Why did the Romans perceive darkness, tenebrae, as a plural count noun? [Perseus corpus-search reference]
Or perhaps the better question is: what special nuance is conveyed by the plural tenebrae which would be lost were the singular tenebra employed in its stead? The situation somehow feels different than the distinction between using singular umbra for shadow versus plural umbrae for shadows. But I could well be wrong in that.
Lewis and Short mention that using tenebrae for darkness is “stronger than obscuritas”. Is the plural use somehow more abstract or figurative?
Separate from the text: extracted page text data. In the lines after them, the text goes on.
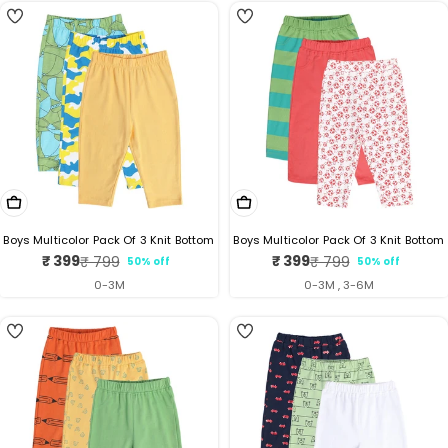
Choose Options
Choose Options
Boys Multicolor Pack Of 3 Knit Bottom
Boys Multicolor Pack Of 3 Knit Bottom
₹ 399
₹ 399
₹ 799
₹ 799
50% off
50% off
Sale
Regular
Sale
Regular
price
price
price
price
0-3M
0-3M , 3-6M
2
5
I ask because this semantically distinctive plural use for darkness has not merely survived in rare obscurity but indeed thriven in Latin’s daughters, where this special plural sense is still alive and well. This to me suggests that for the Romans tenebrae carried a shade of meaning powerful enough to withstand millennia of diachronic evolution essentially unchanged.
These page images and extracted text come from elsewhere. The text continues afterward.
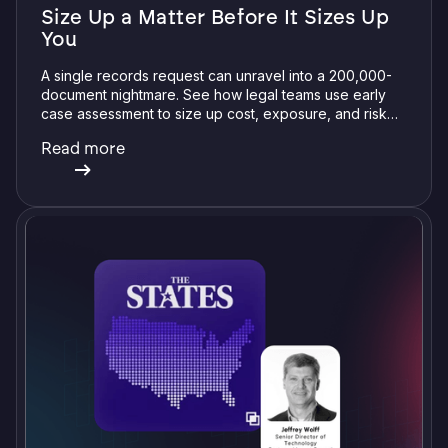
Size Up a Matter Before It Sizes Up
You
A single records request can unravel into a 200,000-
document nightmare. See how legal teams use early
case assessment to size up cost, exposure, and risk
before committing a single review hour.
Read more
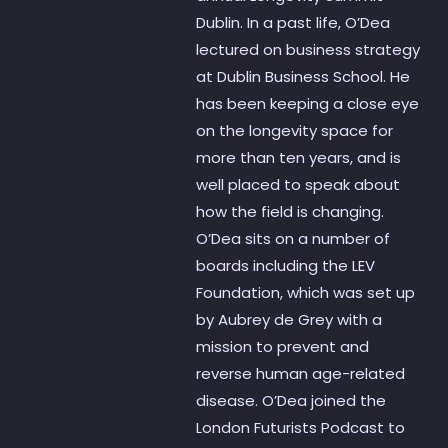
Dublin. In a past life, O’Dea
lectured on business strategy
at Dublin Business School. He
has been keeping a close eye
on the longevity space for
more than ten years, and is
well placed to speak about
how the field is changing.
O’Dea sits on a number of
boards including the LEV
Foundation, which was set up
by Aubrey de Grey with a
mission to prevent and
reverse human age-related
disease. O’Dea joined the
London Futurists Podcast to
For example, in French, ténèbres is a plurale tantum having no singular at all. In only slight contrast to that situation, in both Portuguese and Spanish the singular does coëxist beside the plural, but only as an occasional straggler. The plural is much more common in both languages; it somehow seems to carry a heavier weight to my mind as a Spanish speaker.
The Spanish have always been conscious of the Latin plural’s sense: in the Quijote, Cervantes famously used the motto Post tenebras spero lucem in his title pages
Portuguese has trevas, where their dictionary notes that it’s more used in the plural. Brazilian Portuguese sometimes uses the older and less altered form tênebras in the same special way.
This same thing also happens in the Spanish descendant of tenebrae, which is tinieblas, famously occurring in the title of Pedro Almodóvar’s ground-breaking Spanish-language film, Entre Tinieblas.
Maybe the Roman Catholic Church's retention of the Latin sense for the proper noun Tenebrae (see footnote) is part a reason for the persistence of the plural, but it doesn't at all explain the origin for the stronger, abstract sense which we see in Classical Latin.
But what does?
Footnotes
The OED defines Tenebrae as:
The name given to the office of matins and lauds of the following day, usually sung in the afternoon or evening of Wednesday, Thursday, and Friday in Holy Week, at which the candles lighted at the beginning of the service are extinguished one by one after each psalm, in memory of the darkness at the time of the crucifixion. Also attributive.